Did I need an angiogram?
Did I adequately assess the patient’s coagulation potential?
Did I need to exclude a venous thrombosis?
Did I know about any previous operations, scars, or irradiation?
Were the type, size, and positioning of the flap properly planned?
Recipient vessels/anastomosis
Were there atherosclerotic changes?
Was there poor arterial outflow suggesting a proximal problem?
Did I need to perform the Fogarty maneuver on the artery?
Was it necessary to go more proximal using an interpositional graft to avoid the zone of injury?
Did I injure the vessel during preparation?

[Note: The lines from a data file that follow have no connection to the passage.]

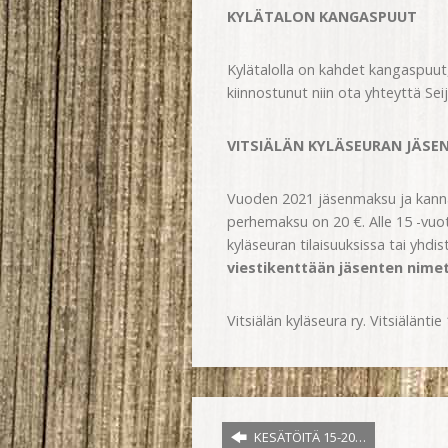
KYLÄTALON KANGASPUUT
Kylätalolla on kahdet kangaspuut,
kiinnostunut niin ota yhteyttä Se
VITSIÄLÄN KYLÄSEURAN JÄSE
Vuoden 2021 jäsenmaksu ja kann
perhemaksu on 20 €. Alle 15 -vuo
kyläseuran tilaisuuksissa tai yhdist
viestikenttään jäsenten nimet
Vitsiälän kyläseura ry. Vitsiäläntie
KESÄTÖITÄ 15-20…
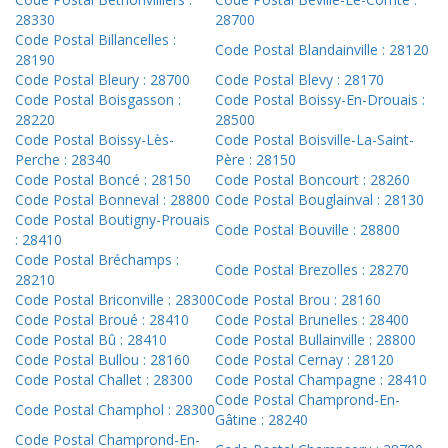
28330
28700
Code Postal Billancelles :
Code Postal Blandainville : 28120
28190
Code Postal Bleury : 28700
Code Postal Blevy : 28170
Code Postal Boisgasson :
Code Postal Boissy-En-Drouais :
28220
28500
Code Postal Boissy-Lès-
Code Postal Boisville-La-Saint-
Perche : 28340
Père : 28150
Code Postal Boncé : 28150
Code Postal Boncourt : 28260
Code Postal Bonneval : 28800
Code Postal Bouglainval : 28130
Code Postal Boutigny-Prouais
Code Postal Bouville : 28800
: 28410
Code Postal Bréchamps :
Code Postal Brezolles : 28270
28210
Code Postal Briconville : 28300
Code Postal Brou : 28160
Code Postal Broué : 28410
Code Postal Brunelles : 28400
Code Postal Bû : 28410
Code Postal Bullainville : 28800
Code Postal Bullou : 28160
Code Postal Cernay : 28120
Code Postal Challet : 28300
Code Postal Champagne : 28410
Code Postal Champrond-En-
Code Postal Champhol : 28300
Gâtine : 28240
Code Postal Champrond-En-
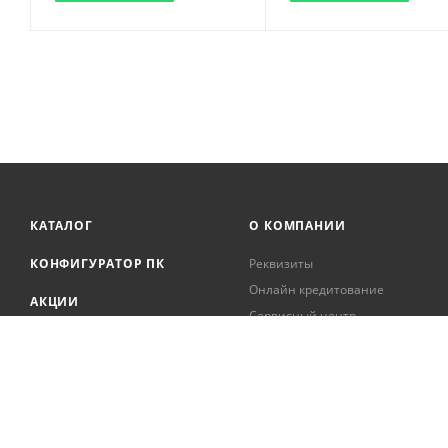
КАТАЛОГ
О КОМПАНИИ
КОНФИГУРАТОР ПК
Реквизиты
Онлайн кредитование
АКЦИИ
Сервисный центр
БРЕНДЫ
Регистрация касс
Образовательная
БЛОГ
деятельность
Вакансии
Сотрудники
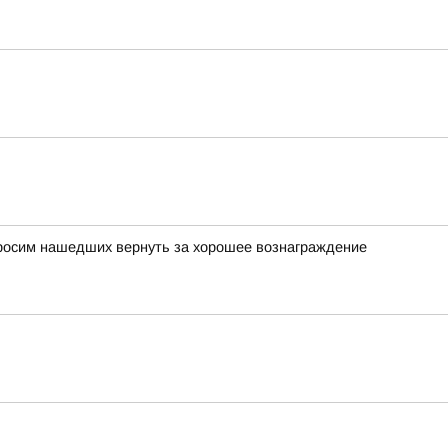
просим нашедших вернуть за хорошее вознаграждение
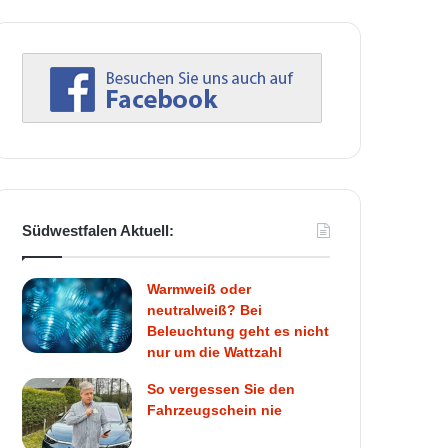
Südwestfalen Aktuell:
Warmweiß oder
neutralweiß? Bei
Beleuchtung geht es nicht
nur um die Wattzahl
So vergessen Sie den
Fahrzeugschein nie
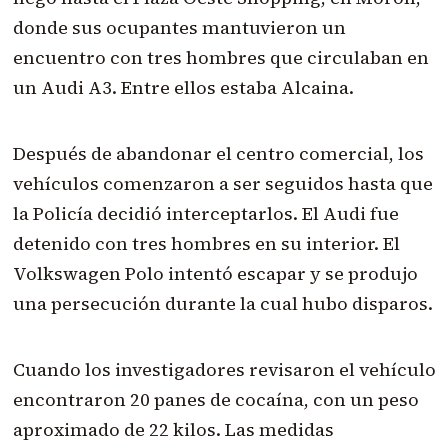
donde sus ocupantes mantuvieron un
encuentro con tres hombres que circulaban en
un Audi A3. Entre ellos estaba Alcaina.
Después de abandonar el centro comercial, los
vehículos comenzaron a ser seguidos hasta que
la Policía decidió interceptarlos. El Audi fue
detenido con tres hombres en su interior. El
Volkswagen Polo intentó escapar y se produjo
una persecución durante la cual hubo disparos.
Cuando los investigadores revisaron el vehículo
encontraron 20 panes de cocaína, con un peso
aproximado de 22 kilos. Las medidas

Was I satisfied with my technical performance during the anastomosis? Did I see every stitch?
Was it possible to improve the exposure of the vessels during anastomosis?

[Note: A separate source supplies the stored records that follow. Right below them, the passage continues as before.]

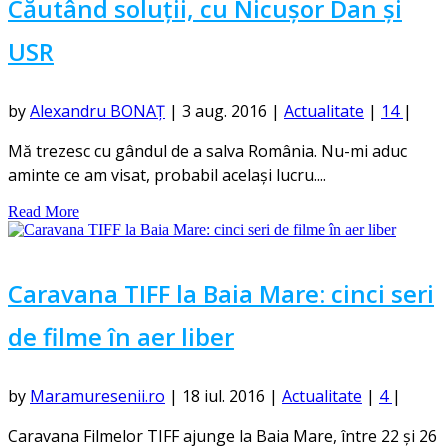
Căutând soluții, cu Nicușor Dan și
USR
by
Alexandru BONAȚ
|
3 aug. 2016
|
Actualitate
|
14
|
Mă trezesc cu gândul de a salva România. Nu-mi aduc
aminte ce am visat, probabil același lucru....
Read More
Caravana TIFF la Baia Mare: cinci seri
de filme în aer liber
by
Maramuresenii.ro
|
18 iul. 2016
|
Actualitate
|
4
|
Caravana Filmelor TIFF ajunge la Baia Mare, între 22 și 26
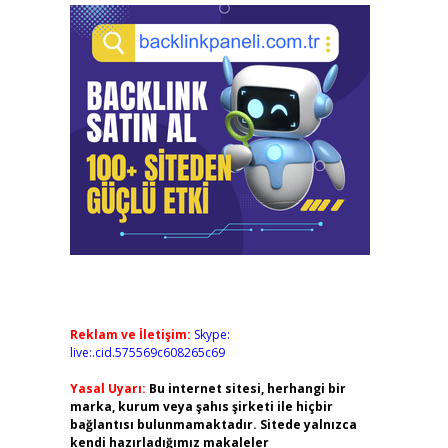
Reklam ve İletişim:
Skype:
live:.cid.575569c608265c69
Yasal Uyarı:
Bu internet sitesi, herhangi bir
marka, kurum veya şahıs şirketi ile hiçbir
bağlantısı bulunmamaktadır. Sitede yalnızca
kendi hazırladığımız makaleler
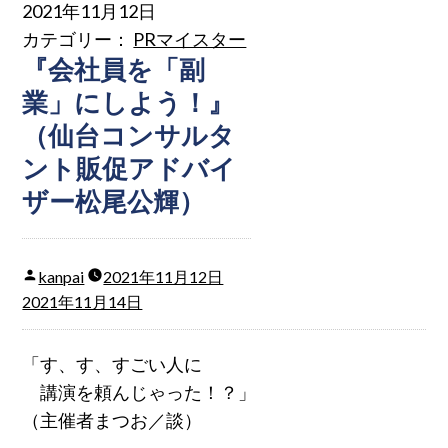
2021年11月12日
カテゴリー：
PRマイスター
『会社員を「副
業」にしよう！』
（仙台コンサルタ
ント販促アドバイ
ザー松尾公輝）
kanpai
2021年11月12日
2021年11月14日
「す、す、すごい人に
講演を頼んじゃった！？」
（主催者まつお／談）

Was end-to-end or end-to-side anastomosis the best option?
Was there any tension or kinking of the vessels?
Did I irrigate with heparin?
Was there any vasospasm?
Should I have used papaverine or Xylocaine?
Was the room/patient warm enough?
Was the patient’s blood pressure adequate?
Were there any external constricting fascial bands or muscles compressing the vessels?
Coagulation/thrombosis
Was the operation performed in the acute posttraumatic period?
Was I satisfied with the coagulation of bleeding points?
Was there any thrombosis?
Intraoperative positioning
Were the exposure and approach to the vessels optimal?
Was it possible to operate in two teams and thus shorten the operating time?
Was it possible to improve the positioning of the surgeon during anastomosis?
Postoperative care
Was the patient hypovolemic, hypotonic, or hypothermic?
Was patient/flap positioning appropriate?
Was there any pressure on the proximal extremity/vessels?
Would it have been preferable to use an external fixator?
Was there pressure on the flap’s pedicle?
Were the flap’s perfusion and positioning adequately monitored (hourly)?
Would it have been preferable to use a Cook Doppler probe or a similar device?
Was the anticoagulation therapy adequate? Would full heparinization have helped?
Were there problems with patient compliance?
Revision
Was the thrombosis recognized early enough?
Was the revision performed immediately?
Would a different revision strategy have been preferable?
Surgeon
Would referral to another surgeon be appropriate?